Hansel and Gretel, left bread crumb trails as they went, but birds ate them all.October 26, 2019
The Epoch Mempool is a project to improve the asymptotic complexity of many of the mempool’s algorithms as well as makes them more performant in practice.
In the mempool we have a lot of algorithms which depend on rather computationally expensive state tracking. The state tracking algorithms we use make a lot of algorithms inefficient because we’re inserting into various sets that grow with the number of ancestors and descendants, or we may have to iterate multiple times of data we’ve already seen.

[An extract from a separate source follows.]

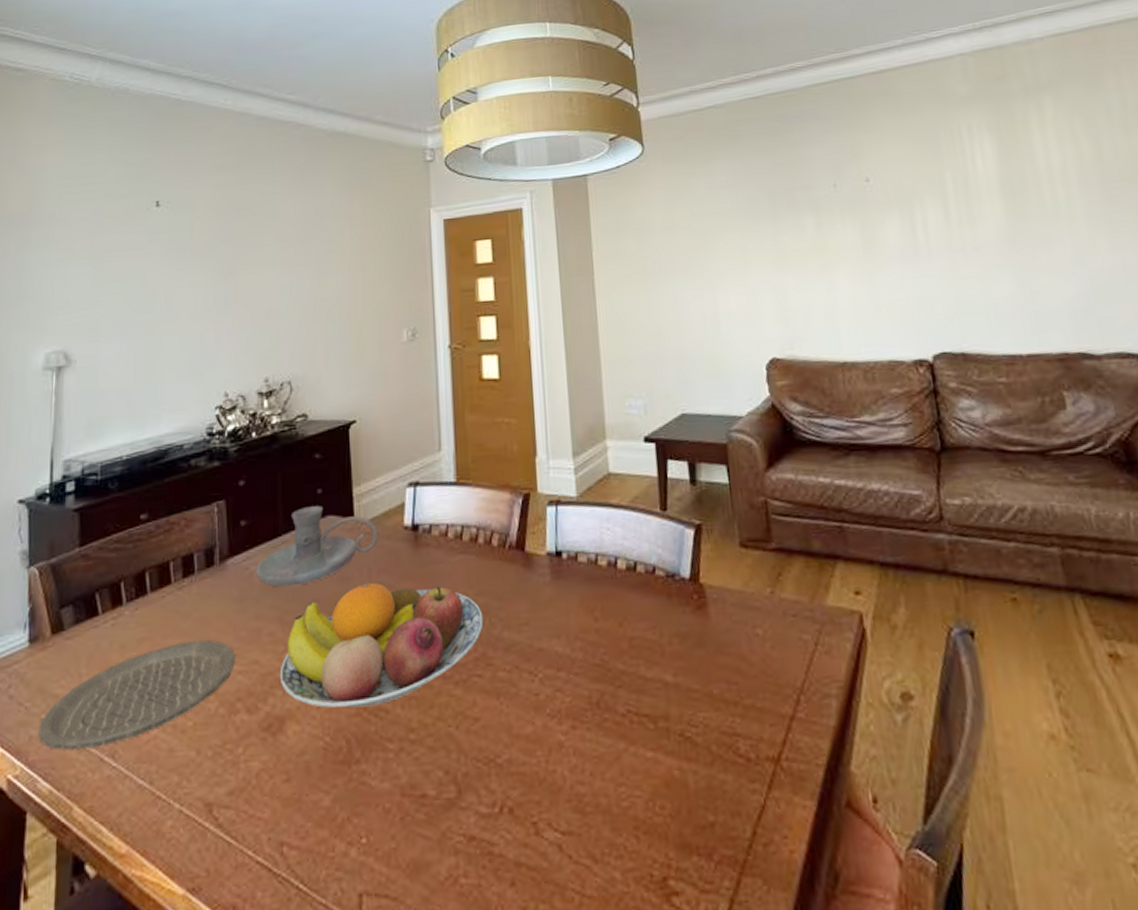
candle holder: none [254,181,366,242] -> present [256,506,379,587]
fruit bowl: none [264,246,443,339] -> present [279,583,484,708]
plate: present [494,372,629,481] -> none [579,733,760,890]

To address these inefficiencies, we can closely limit the maximum possible data we iterate and reject transactions above the limits.
However, a rational miner/user will purchase faster hardware and raise these limits to be able to collect more fee revenue or process more transactions. Further, changes coming from around the ecosystem (lightning, OP_SECURETHEBAG) have critical use cases which benefit when the mempool has fewer limitations.
Rather than use expensive state tracking, we can do something simpler. Like Hansel and Gretel, we can leave breadcrumbs in the mempool as we traverse it, so we can know if we are going somewhere we’ve already been. Luckily, in bitcoind there are no birds!
These breadcrumbs are a uint64_t epoch per CTxMemPoolEntry. (64 bits is enough that it will never overflow). The mempool also has a counter.
Every time we begin traversing the mempool, and we need some help tracking state, we increment the mempool’s counter. Any CTxMemPoolEntry with an epoch less than the MemPools has not yet been touched, and should be traversed and have it’s epoch set higher.
Given the one-to-one mapping between CTxMemPool entries and transactions, this is a safe way to cache data.
Using these bread-crumbs allows us to get rid of many of the std::set accumulators in favor of a std::vector as we no longer rely on the de-duplicative properties of std::set.
We can also improve many of the related algorithms to no longer make heavy use of heapstack based processing.